Si è conclusa nei giorni scorsi con una sentenza di condanna la vicenda giudiziaria che vedeva imputato M.M., titolare di una ditta di lavorazione del ferro a Scarnafigi.
L’imprenditore era finito sotto processo in seguito all’
infortunio subito da un operaio della sua azienda nel febbraio 2014. Il dipendente, un 37enne albanese residente a Saluzzo, era al suo primo giorno in ditta e lavorando con una pressa idraulica aveva riportato lo schiacciamento della mano sinistra, con una prognosi di due mesi e mezzo. Dai successivi accertamenti è emerso che M.M. non era presente nello stabilimento quel giorno: aveva però lasciato istruzioni al figlio e a un altro dipendente albanese, assunto come magazziniere ma impiegato in varie mansioni, riguardo al lavoro da svolgere.

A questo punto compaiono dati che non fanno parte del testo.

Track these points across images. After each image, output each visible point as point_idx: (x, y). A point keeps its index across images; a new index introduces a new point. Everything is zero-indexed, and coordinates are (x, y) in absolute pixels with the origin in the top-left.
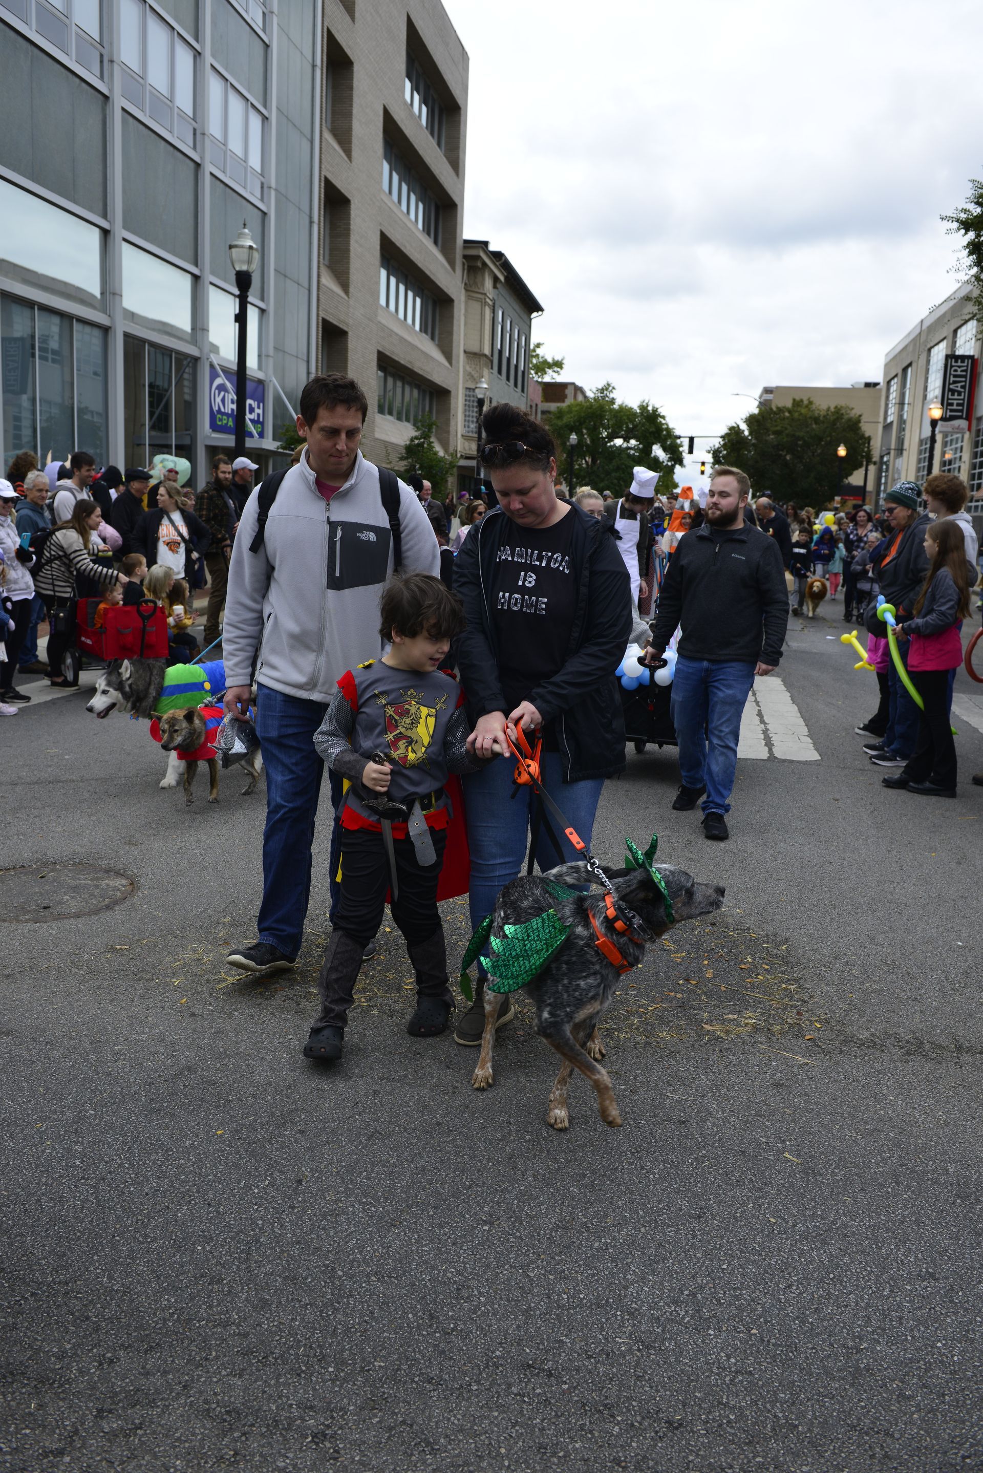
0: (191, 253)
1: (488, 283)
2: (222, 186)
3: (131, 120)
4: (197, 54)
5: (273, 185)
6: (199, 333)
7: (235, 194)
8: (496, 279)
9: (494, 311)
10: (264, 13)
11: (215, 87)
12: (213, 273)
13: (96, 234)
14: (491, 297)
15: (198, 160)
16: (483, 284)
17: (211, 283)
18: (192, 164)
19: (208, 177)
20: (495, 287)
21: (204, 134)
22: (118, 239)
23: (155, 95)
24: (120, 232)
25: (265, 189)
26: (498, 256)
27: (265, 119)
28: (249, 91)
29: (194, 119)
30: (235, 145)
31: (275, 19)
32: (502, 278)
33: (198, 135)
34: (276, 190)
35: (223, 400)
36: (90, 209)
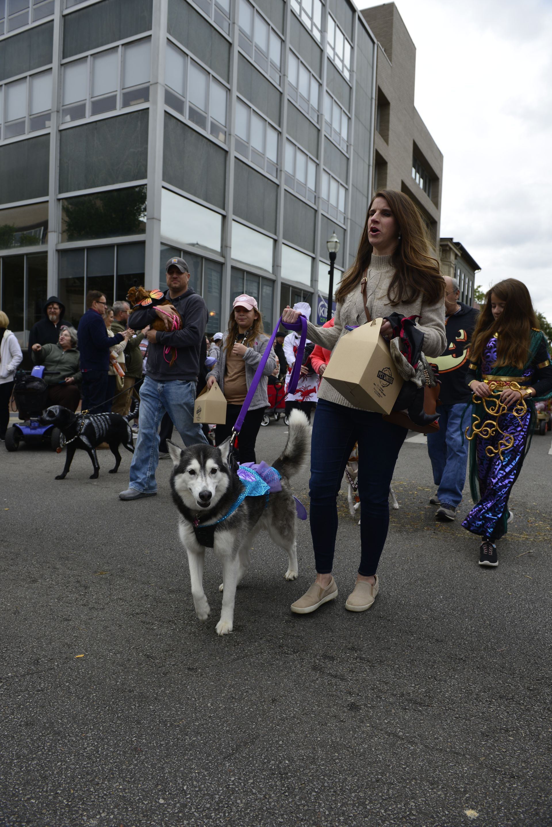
0: (311, 248)
1: (452, 257)
2: (326, 219)
3: (288, 194)
4: (317, 165)
5: (349, 217)
6: (314, 282)
7: (332, 223)
8: (456, 255)
9: (456, 270)
10: (347, 146)
11: (324, 178)
12: (321, 256)
13: (271, 241)
14: (454, 263)
15: (316, 208)
16: (450, 258)
17: (320, 261)
18: (313, 211)
19: (320, 216)
20: (456, 258)
21: (319, 198)
22: (280, 243)
23: (299, 183)
24: (281, 240)
25: (346, 219)
26: (458, 244)
27: (346, 189)
28: (340, 178)
29: (315, 192)
30: (333, 201)
31: (352, 148)
32: (459, 254)
33: (317, 198)
34: (351, 219)
35: (324, 312)
36: (270, 231)
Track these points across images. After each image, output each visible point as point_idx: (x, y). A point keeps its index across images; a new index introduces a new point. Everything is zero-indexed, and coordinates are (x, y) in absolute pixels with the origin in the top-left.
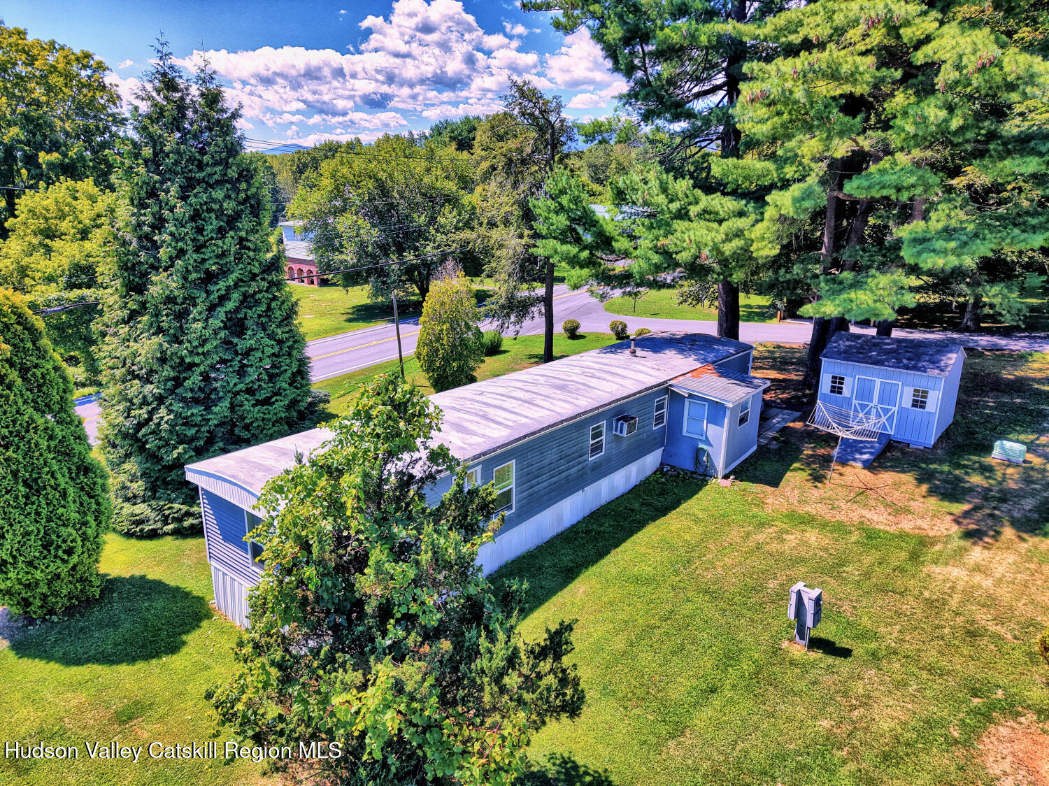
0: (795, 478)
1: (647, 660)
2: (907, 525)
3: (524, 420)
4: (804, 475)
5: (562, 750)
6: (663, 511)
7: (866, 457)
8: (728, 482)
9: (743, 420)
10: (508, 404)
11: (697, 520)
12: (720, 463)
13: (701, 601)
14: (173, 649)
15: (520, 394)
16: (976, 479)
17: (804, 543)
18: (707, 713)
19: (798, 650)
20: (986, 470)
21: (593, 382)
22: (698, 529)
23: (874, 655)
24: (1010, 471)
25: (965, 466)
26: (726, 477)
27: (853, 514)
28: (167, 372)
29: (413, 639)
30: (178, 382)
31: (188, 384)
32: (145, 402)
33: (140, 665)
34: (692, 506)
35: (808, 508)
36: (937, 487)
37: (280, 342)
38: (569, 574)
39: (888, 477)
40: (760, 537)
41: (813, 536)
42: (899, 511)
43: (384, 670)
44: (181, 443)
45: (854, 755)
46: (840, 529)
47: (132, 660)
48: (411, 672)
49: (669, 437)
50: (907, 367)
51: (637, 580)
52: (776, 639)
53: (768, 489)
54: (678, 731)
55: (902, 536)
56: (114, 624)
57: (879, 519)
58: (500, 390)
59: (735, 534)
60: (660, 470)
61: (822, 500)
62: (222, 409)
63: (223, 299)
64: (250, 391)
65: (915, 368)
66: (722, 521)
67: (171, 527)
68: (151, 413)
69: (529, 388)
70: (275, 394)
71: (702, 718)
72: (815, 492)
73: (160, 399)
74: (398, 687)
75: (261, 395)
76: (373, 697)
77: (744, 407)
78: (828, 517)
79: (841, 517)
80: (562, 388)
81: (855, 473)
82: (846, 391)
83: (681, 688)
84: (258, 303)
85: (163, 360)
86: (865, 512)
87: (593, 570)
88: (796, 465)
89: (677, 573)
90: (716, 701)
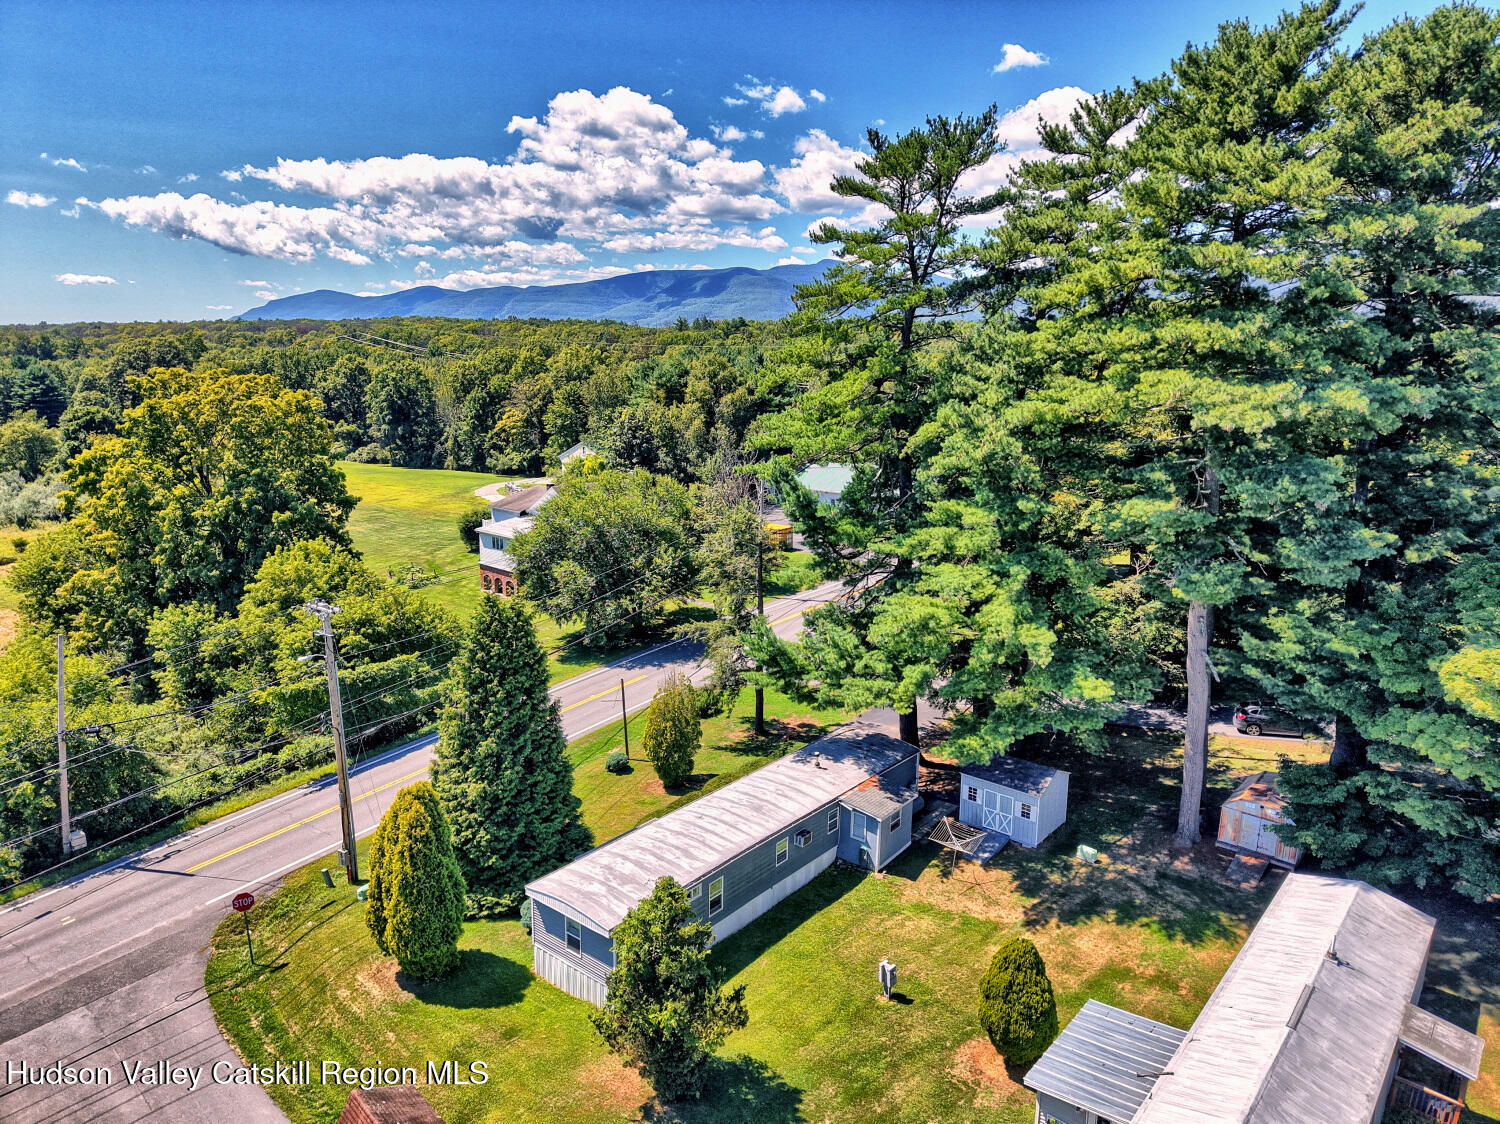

La tesi dell’accusa, sostenuta dal procuratore aggiunto Gabriella Viglione, è che le mancanze imputabili all’azienda siano molteplici: “Il nuovo operaio era un pesce fuor d’acqua, affidato a un lavoratore anziano per una formazione di cui avrebbe dovuto farsi carico l’impresa”. Il collega, secondo le testimonianze, era rimasto con lui non più di mezzora e in seguito era tornato più volte per raccomandargli di fare attenzione a non spostare i pezzi con la mano: si trattava di lavorare a freddo sulle piastrine metalliche. L’infortunato non si era mai cimentato alla pressa prima di quel giorno. Per giunta, il macchinario su cui lavorava avendo in dotazione solo un paio di guanti e un cacciavite era molto vecchio.
Per M.M., al termine della requisitoria, la rappresentante della Procura aveva
chiesto la condanna a sei mesi. La difesa ne aveva invece domandato l’assoluzione rilevando che l’ex dipendente era già stato risarcito dei danni.
Il giudice Marco Toscano ha condannato l’ex datore di lavoro dell’operaio infortunato, limitando però la pena a una sanzione pecuniaria di 300 euro.